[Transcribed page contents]
Start of Block

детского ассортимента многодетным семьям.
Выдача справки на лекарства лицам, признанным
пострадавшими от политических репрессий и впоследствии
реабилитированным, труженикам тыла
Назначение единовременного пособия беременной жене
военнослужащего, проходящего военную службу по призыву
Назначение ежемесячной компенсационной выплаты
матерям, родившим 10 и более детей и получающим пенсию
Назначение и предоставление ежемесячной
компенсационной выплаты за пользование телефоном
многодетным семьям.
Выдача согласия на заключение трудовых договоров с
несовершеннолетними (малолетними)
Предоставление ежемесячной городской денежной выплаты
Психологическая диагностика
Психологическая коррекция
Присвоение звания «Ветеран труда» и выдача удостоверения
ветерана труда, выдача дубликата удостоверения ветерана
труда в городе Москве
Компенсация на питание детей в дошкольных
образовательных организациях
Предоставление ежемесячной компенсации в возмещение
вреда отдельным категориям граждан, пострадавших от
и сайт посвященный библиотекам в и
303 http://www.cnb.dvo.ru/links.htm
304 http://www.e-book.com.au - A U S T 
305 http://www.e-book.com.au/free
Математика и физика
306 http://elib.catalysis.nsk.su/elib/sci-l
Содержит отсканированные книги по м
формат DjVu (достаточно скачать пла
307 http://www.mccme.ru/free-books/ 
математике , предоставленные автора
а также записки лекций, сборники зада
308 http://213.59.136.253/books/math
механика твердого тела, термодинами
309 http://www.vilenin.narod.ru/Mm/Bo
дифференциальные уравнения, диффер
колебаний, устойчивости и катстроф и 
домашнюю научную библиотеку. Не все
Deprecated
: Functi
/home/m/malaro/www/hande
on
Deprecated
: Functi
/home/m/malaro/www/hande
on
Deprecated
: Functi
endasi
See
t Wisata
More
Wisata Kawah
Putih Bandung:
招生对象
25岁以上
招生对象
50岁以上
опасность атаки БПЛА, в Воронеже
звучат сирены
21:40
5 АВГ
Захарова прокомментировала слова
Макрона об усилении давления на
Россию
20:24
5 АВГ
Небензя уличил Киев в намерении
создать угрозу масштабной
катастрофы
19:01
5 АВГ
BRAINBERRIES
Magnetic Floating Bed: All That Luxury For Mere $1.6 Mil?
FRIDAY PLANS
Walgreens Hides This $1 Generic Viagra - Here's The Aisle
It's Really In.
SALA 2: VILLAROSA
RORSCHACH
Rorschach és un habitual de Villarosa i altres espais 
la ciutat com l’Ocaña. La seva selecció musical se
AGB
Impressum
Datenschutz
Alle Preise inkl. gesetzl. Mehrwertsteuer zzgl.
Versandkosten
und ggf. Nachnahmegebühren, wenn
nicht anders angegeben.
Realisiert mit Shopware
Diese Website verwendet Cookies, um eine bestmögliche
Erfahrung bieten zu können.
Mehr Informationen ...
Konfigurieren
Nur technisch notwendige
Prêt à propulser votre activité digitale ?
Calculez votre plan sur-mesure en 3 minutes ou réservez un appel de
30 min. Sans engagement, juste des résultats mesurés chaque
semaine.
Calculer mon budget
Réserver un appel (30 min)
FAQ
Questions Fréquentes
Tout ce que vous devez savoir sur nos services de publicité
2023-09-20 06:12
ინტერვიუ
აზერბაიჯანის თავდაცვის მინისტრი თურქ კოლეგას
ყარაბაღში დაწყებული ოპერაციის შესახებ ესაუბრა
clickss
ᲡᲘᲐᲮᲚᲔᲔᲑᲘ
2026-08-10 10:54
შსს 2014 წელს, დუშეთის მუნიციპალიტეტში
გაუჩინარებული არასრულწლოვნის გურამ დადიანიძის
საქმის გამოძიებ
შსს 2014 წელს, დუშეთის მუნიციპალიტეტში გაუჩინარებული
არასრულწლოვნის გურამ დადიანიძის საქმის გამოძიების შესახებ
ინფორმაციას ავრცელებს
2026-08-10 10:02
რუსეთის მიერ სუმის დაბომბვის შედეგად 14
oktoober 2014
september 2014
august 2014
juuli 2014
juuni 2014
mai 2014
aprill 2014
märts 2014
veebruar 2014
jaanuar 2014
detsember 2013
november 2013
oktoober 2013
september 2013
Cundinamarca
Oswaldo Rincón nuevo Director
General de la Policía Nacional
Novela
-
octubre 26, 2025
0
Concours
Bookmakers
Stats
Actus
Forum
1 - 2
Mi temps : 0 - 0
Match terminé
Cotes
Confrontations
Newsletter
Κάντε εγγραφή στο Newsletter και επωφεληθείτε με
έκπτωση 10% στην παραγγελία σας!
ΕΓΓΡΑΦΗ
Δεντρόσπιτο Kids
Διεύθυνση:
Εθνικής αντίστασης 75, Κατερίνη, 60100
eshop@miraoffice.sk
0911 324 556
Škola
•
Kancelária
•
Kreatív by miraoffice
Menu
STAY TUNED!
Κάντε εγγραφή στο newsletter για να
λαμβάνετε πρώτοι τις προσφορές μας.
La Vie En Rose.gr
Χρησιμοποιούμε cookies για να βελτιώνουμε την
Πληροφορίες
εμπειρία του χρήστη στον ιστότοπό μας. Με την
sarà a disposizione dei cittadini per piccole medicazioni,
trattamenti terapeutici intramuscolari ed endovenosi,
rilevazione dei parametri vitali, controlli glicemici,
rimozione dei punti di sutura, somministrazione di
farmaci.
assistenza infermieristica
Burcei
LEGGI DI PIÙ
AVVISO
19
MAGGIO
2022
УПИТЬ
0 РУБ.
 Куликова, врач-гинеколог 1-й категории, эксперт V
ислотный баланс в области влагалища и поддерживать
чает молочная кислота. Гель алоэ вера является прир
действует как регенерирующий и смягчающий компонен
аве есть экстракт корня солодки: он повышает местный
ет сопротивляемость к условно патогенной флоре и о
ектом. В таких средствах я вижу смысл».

End of Block

→ BRIEF: Could you reproduce the text of every item above word for word, keeping each line as it appears?

→ SOLUTION TO THIS EXERCISE:
детского ассортимента многодетным семьям.
Выдача справки на лекарства лицам, признанным
пострадавшими от политических репрессий и впоследствии
реабилитированным, труженикам тыла
Назначение единовременного пособия беременной жене
военнослужащего, проходящего военную службу по призыву
Назначение ежемесячной компенсационной выплаты
матерям, родившим 10 и более детей и получающим пенсию
Назначение и предоставление ежемесячной
компенсационной выплаты за пользование телефоном
многодетным семьям.
Выдача согласия на заключение трудовых договоров с
несовершеннолетними (малолетними)
Предоставление ежемесячной городской денежной выплаты
Психологическая диагностика
Психологическая коррекция
Присвоение звания «Ветеран труда» и выдача удостоверения
ветерана труда, выдача дубликата удостоверения ветерана
труда в городе Москве
Компенсация на питание детей в дошкольных
образовательных организациях
Предоставление ежемесячной компенсации в возмещение
вреда отдельным категориям граждан, пострадавших от
и сайт посвященный библиотекам в и
303 http://www.cnb.dvo.ru/links.htm
304 http://www.e-book.com.au - A U S T 
305 http://www.e-book.com.au/free
Математика и физика
306 http://elib.catalysis.nsk.su/elib/sci-l
Содержит отсканированные книги по м
формат DjVu (достаточно скачать пла
307 http://www.mccme.ru/free-books/ 
математике , предоставленные автора
а также записки лекций, сборники зада
308 http://213.59.136.253/books/math
механика твердого тела, термодинами
309 http://www.vilenin.narod.ru/Mm/Bo
дифференциальные уравнения, диффер
колебаний, устойчивости и катстроф и 
домашнюю научную библиотеку. Не все
Deprecated
: Functi
/home/m/malaro/www/hande
on
Deprecated
: Functi
/home/m/malaro/www/hande
on
Deprecated
: Functi
endasi
See
t Wisata
More
Wisata Kawah
Putih Bandung:
招生对象
25岁以上
招生对象
50岁以上
опасность атаки БПЛА, в Воронеже
звучат сирены
21:40
5 АВГ
Захарова прокомментировала слова
Макрона об усилении давления на
Россию
20:24
5 АВГ
Небензя уличил Киев в намерении
создать угрозу масштабной
катастрофы
19:01
5 АВГ
BRAINBERRIES
Magnetic Floating Bed: All That Luxury For Mere $1.6 Mil?
FRIDAY PLANS
Walgreens Hides This $1 Generic Viagra - Here's The Aisle
It's Really In.
SALA 2: VILLAROSA
RORSCHACH
Rorschach és un habitual de Villarosa i altres espais 
la ciutat com l’Ocaña. La seva selecció musical se
AGB
Impressum
Datenschutz
Alle Preise inkl. gesetzl. Mehrwertsteuer zzgl.
Versandkosten
und ggf. Nachnahmegebühren, wenn
nicht anders angegeben.
Realisiert mit Shopware
Diese Website verwendet Cookies, um eine bestmögliche
Erfahrung bieten zu können.
Mehr Informationen ...
Konfigurieren
Nur technisch notwendige
Prêt à propulser votre activité digitale ?
Calculez votre plan sur-mesure en 3 minutes ou réservez un appel de
30 min. Sans engagement, juste des résultats mesurés chaque
semaine.
Calculer mon budget
Réserver un appel (30 min)
FAQ
Questions Fréquentes
Tout ce que vous devez savoir sur nos services de publicité
2023-09-20 06:12
ინტერვიუ
აზერბაიჯანის თავდაცვის მინისტრი თურქ კოლეგას
ყარაბაღში დაწყებული ოპერაციის შესახებ ესაუბრა
clickss
ᲡᲘᲐᲮᲚᲔᲔᲑᲘ
2026-08-10 10:54
შსს 2014 წელს, დუშეთის მუნიციპალიტეტში
გაუჩინარებული არასრულწლოვნის გურამ დადიანიძის
საქმის გამოძიებ
შსს 2014 წელს, დუშეთის მუნიციპალიტეტში გაუჩინარებული
არასრულწლოვნის გურამ დადიანიძის საქმის გამოძიების შესახებ
ინფორმაციას ავრცელებს
2026-08-10 10:02
რუსეთის მიერ სუმის დაბომბვის შედეგად 14
oktoober 2014
september 2014
august 2014
juuli 2014
juuni 2014
mai 2014
aprill 2014
märts 2014
veebruar 2014
jaanuar 2014
detsember 2013
november 2013
oktoober 2013
september 2013
Cundinamarca
Oswaldo Rincón nuevo Director
General de la Policía Nacional
Novela
-
octubre 26, 2025
0
Concours
Bookmakers
Stats
Actus
Forum
1 - 2
Mi temps : 0 - 0
Match terminé
Cotes
Confrontations
Newsletter
Κάντε εγγραφή στο Newsletter και επωφεληθείτε με
έκπτωση 10% στην παραγγελία σας!
ΕΓΓΡΑΦΗ
Δεντρόσπιτο Kids
Διεύθυνση:
Εθνικής αντίστασης 75, Κατερίνη, 60100
eshop@miraoffice.sk
0911 324 556
Škola
•
Kancelária
•
Kreatív by miraoffice
Menu
STAY TUNED!
Κάντε εγγραφή στο newsletter για να
λαμβάνετε πρώτοι τις προσφορές μας.
La Vie En Rose.gr
Χρησιμοποιούμε cookies για να βελτιώνουμε την
Πληροφορίες
εμπειρία του χρήστη στον ιστότοπό μας. Με την
sarà a disposizione dei cittadini per piccole medicazioni,
trattamenti terapeutici intramuscolari ed endovenosi,
rilevazione dei parametri vitali, controlli glicemici,
rimozione dei punti di sutura, somministrazione di
farmaci.
assistenza infermieristica
Burcei
LEGGI DI PIÙ
AVVISO
19
MAGGIO
2022
УПИТЬ
0 РУБ.
 Куликова, врач-гинеколог 1-й категории, эксперт V
ислотный баланс в области влагалища и поддерживать
чает молочная кислота. Гель алоэ вера является прир
действует как регенерирующий и смягчающий компонен
аве есть экстракт корня солодки: он повышает местный
ет сопротивляемость к условно патогенной флоре и о
ектом. В таких средствах я вижу смысл».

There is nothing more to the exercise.